Your assignment
Look over the lines below. Report each one that includes the string "نظام".

Data provided

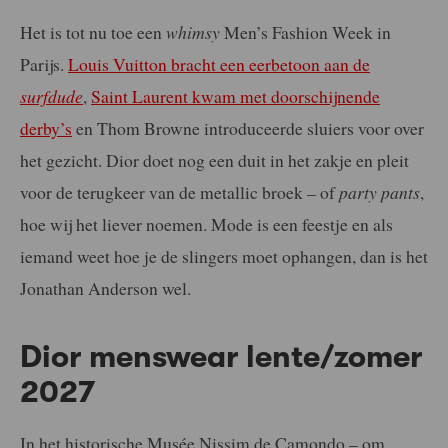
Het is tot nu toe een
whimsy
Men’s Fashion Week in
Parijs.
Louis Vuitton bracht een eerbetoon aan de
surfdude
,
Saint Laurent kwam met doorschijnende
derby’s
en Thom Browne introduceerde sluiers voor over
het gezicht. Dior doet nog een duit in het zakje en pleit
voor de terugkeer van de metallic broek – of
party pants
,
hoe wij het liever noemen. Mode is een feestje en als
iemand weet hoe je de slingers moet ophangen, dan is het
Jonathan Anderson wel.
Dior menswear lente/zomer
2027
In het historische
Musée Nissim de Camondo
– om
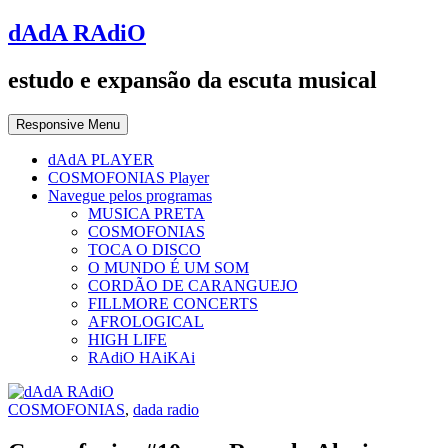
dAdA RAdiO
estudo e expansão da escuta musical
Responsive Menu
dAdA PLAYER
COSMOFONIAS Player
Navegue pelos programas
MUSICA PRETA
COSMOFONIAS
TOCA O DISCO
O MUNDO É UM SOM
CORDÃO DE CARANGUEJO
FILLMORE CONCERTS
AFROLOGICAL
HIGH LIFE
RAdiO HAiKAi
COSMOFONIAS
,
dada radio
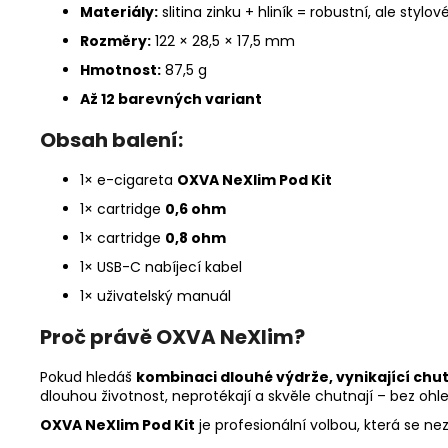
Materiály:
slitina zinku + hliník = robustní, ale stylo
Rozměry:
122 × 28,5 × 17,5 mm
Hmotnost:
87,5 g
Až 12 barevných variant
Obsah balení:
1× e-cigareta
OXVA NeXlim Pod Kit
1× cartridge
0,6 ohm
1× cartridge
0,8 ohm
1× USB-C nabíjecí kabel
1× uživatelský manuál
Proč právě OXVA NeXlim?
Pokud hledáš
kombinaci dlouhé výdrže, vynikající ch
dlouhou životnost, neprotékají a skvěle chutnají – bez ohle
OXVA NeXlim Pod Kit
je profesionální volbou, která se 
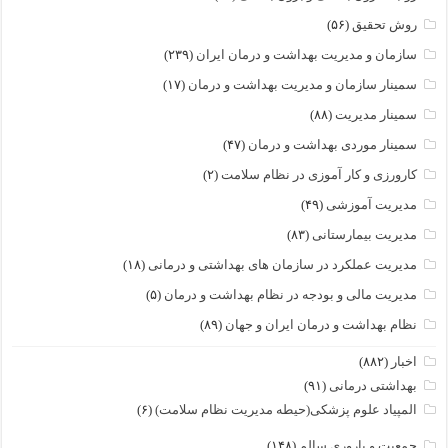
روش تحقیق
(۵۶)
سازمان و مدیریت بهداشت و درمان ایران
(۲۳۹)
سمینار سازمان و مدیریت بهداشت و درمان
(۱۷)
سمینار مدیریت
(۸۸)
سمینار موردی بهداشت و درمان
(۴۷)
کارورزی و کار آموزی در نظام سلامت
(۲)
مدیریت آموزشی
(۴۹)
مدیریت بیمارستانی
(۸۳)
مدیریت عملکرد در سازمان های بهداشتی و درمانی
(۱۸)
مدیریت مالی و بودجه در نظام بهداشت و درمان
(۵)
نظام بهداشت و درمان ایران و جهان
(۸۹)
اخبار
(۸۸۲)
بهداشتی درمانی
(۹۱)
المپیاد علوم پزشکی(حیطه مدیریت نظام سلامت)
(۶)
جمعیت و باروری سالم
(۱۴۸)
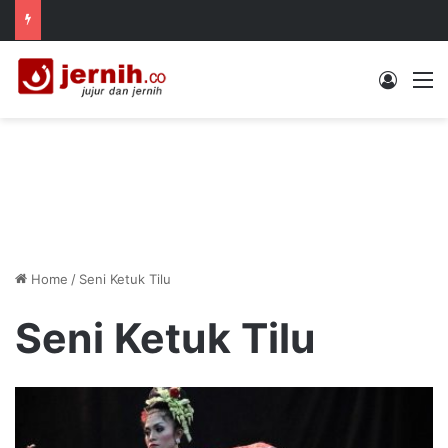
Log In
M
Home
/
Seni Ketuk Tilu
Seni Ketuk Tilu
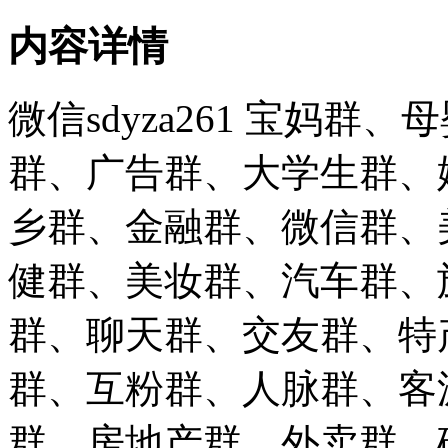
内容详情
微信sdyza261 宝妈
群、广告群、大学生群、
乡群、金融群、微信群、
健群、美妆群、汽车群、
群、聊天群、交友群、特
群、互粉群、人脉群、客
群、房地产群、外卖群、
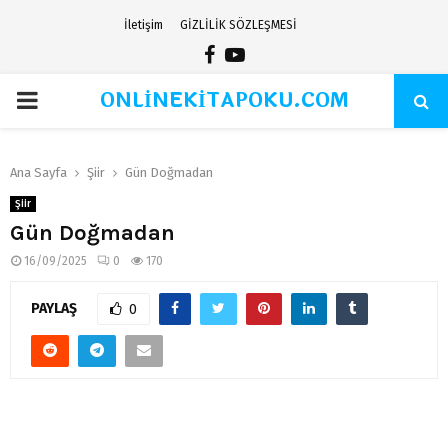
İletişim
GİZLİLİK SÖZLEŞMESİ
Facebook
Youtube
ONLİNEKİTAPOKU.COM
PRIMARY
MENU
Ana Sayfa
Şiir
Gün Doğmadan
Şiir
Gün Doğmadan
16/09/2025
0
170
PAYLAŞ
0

Completed task
کارورزی و کار آموزی در نظام سلامت
مدیریت مالی و بودجه در نظام بهداشت و درمان
نظام بهداشت و درمان ایران و جهان
المپیاد علوم پزشکی(حیطه مدیریت نظام سلامت)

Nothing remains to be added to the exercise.